Submitted to: Joint Abstracts of the American Dairy Science and Society of Animal Science
Publication Type: Abstract Only
Publication Acceptance Date: 3/12/2007
Publication Date: 7/8/2007
Citation: Sonstegard, T.S., Keele, J.W., Harhay, G.P., Smith, T.P., Matukumalli, L.K., Van Tassell, C.P., Liu, G., Alexander, L.J. 2007. Creation of a Gene Atlas in cattle using sequence-based transcriptional profiling. [abstract] Joint Abstracts of the American Dairy Science and Society of Animal Science.

Interpretive Summary:

Technical Abstract: Numerous opportunities to advance the understanding of how heritable variation affects economically important traits are being provided through resources generated from the Bovine Genome Sequencing project.
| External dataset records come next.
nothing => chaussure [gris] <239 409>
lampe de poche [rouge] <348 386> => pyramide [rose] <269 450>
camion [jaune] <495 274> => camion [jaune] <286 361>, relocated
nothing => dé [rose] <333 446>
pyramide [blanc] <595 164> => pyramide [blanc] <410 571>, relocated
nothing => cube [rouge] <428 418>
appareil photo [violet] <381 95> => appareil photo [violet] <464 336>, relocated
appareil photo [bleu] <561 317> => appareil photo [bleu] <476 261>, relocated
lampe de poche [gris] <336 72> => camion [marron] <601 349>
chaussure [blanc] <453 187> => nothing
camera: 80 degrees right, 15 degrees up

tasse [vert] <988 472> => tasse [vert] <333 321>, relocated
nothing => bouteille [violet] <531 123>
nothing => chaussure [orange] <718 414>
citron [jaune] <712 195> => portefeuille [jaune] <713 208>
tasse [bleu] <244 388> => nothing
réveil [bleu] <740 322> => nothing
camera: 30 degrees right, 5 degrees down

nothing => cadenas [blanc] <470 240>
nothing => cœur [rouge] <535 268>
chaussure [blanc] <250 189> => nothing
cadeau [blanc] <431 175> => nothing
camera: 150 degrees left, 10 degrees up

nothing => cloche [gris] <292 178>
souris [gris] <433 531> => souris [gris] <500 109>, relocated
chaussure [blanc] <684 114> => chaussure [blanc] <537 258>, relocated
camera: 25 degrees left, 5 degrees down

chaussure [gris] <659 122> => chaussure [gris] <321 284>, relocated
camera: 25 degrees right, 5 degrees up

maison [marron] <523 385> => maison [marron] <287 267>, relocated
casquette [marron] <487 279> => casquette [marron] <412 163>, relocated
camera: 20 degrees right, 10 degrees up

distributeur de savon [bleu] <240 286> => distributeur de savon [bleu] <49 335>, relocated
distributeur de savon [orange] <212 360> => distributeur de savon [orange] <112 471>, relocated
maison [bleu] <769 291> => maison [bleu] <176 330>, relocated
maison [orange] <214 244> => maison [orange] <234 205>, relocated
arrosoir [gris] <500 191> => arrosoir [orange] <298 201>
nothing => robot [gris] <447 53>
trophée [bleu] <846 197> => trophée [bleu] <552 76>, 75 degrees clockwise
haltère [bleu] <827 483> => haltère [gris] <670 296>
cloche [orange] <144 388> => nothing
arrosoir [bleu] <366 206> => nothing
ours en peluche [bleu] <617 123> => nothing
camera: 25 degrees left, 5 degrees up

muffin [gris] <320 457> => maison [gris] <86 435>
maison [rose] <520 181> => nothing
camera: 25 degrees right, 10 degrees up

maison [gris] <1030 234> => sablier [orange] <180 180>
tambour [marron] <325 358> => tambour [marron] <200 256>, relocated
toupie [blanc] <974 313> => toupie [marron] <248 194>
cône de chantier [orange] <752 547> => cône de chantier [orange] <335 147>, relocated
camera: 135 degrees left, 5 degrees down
Success in these investigations relies upon the depth in which the draft sequence assembly is annotated. In humans and biomedical model species, extensive annotation to identify genes and report relative levels of expression in various tissues has been accomplished by creation of “Gene Atlas” databases that provide researchers instant access to the expression profile of a gene under study. Similarly, we are constructing a Bovine Gene Atlas (BGA) database that will house transcript profiles from 100 different tissues of the cow used to generate the draft genome sequence and her offspring. The transcript profiles are being derived from a “next generation” sequencing platform that is well-suited to underpin this effort. In the first five tissues sampled, an average of more than 5 million 20 bp cDNA sequence “tags” for each total RNA sample were generated. To assign identities and account for potential errors in tag sequence, a clustering pipeline was constructed using a modified version of Sagenhaft. The tag clusters derived from testes, two stages of uterus development, muscle, and placentome have mapped to more than 60,000 genome positions. This initial data indicated that relative levels of expression for nearly all genes, even those for rare and species-specific transcripts, can be determined. Such a framework of data will allow determination of regional transcriptional control, tissue phylogeny and interconnected gene networks. This data will be provided through a Web accessible, query-based database.